Outre ses interventions au congrès ouvrier du Havre, qui ont fait l’objet de l’article précédent de cette série, Paule Minck a eu de nombreuses occasions de discourir en public au retour d’exil.

Un sympathique policier a eu la bonté de nous dresser une liste des villes dans lesquelles elle s’est rendue en 1880 avant le Havre, de sorte que je n’ai plus qu’à la recopier (en espérant que ses sources étaient sérieuses),

Lyon, Saint-Chamond, Valence, Grenoble, Vienne, Arles, Aix-les-Bains, Montélimar, Évian, Bagnols, Saint-Étienne, Tarare, Dijon, etc.

et là elle fait, dit le même policier,

des conférences socialistes, dans lesquelles elle fait à sa façon l’histoire de la Commune, se mettant en rapport avec les groupes révolutionnaires, cherchant à en organiser là où il n’en existe pas.

Après le Havre, elle passe le mois de décembre 1880 à Paris, où elle donne un nombre incroyable de conférences, ou de discours, avec Louise Michel et d’autres, j’en ai relevé quelques-unes (dans L’Intransigeant et dans les rapports policiers):

  • le 1er décembre, à la salle Rivoli, 104 rue Saint-Antoine, elle parle de « Liberté, égalité, fraternité » en, dit La Justice du 4 décembre, « un long discours contre l’opportunisme et les opportunistes » qui se termine par « la République sera sociale ou ne sera pas », Léonie Rouzade parle de « la société de l’avenir » et Louise Michel de « la femme à travers les âges »
  • le 10 décembre, à la salle de la Renaissance, 198 avenue de Choisy, elle parle de « Liberté, égalité » et Louise Michel de « la femme à travers les âges »,
  • le 11 décembre, salle des Écoles, 3 rue d’Arras, avec le concours du citoyen Blanqui et de la citoyenne Louise Michel, « L’émancipation de la femme », par la citoyenne Paule Minck, « Le capitaine au mur », chanté par le citoyen Carrier, « La révolution au XIXe siècle », par le citoyen John Labusquière, avec des intermèdes par la fanfare de Montsouris.

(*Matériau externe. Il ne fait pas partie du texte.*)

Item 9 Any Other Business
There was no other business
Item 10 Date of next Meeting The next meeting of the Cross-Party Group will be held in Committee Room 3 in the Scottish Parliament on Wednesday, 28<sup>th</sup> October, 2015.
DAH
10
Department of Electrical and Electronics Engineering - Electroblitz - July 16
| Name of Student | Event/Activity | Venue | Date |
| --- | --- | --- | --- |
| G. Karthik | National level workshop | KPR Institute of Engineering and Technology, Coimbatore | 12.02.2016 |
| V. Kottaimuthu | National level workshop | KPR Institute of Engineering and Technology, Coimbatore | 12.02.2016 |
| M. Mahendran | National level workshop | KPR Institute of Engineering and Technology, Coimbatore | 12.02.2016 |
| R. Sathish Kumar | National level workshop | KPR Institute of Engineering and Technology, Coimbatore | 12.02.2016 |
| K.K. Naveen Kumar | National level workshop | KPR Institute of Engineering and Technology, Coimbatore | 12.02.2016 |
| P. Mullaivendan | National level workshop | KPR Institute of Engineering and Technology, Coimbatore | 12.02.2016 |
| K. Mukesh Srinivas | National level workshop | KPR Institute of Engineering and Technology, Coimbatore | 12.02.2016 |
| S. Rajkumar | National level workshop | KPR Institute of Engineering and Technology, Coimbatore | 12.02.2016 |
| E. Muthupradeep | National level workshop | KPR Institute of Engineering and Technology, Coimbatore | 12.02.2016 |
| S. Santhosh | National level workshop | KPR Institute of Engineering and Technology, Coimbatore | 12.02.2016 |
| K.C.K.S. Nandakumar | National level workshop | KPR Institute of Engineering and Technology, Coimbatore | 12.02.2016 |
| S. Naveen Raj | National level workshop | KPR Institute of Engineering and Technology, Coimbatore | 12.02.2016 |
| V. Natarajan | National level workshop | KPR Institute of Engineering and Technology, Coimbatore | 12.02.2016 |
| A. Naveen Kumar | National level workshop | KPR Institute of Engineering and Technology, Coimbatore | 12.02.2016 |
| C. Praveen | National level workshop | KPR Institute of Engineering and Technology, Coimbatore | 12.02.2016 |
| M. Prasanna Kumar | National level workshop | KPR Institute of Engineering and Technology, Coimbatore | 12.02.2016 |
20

Ici je ne résiste pas à citer un rapport policier:

La réunion qui a eu lieu ce soir dans la salle des Écoles, rue d’Arras 3, au profit des condamnés de la manifestation Ferré [au cimetière de Levallois, pour l’anniversaire de l’exécution de Théophile Ferré, le 28 novembre], a attiré un grand concours d’auditeurs, la plupart convenablement vêtus [ouf!].

On ne voit pas de personnages politiques.

La salle est comble.

Marie Ferré est à la caisse, à l’entrée.

La femme Dalang est assise à la tribune; elle prend des notes.

Il n’y a pas de bureau. Blanqui préside de fait. À ses côtés sont assises Louise Michel et Paule Mink.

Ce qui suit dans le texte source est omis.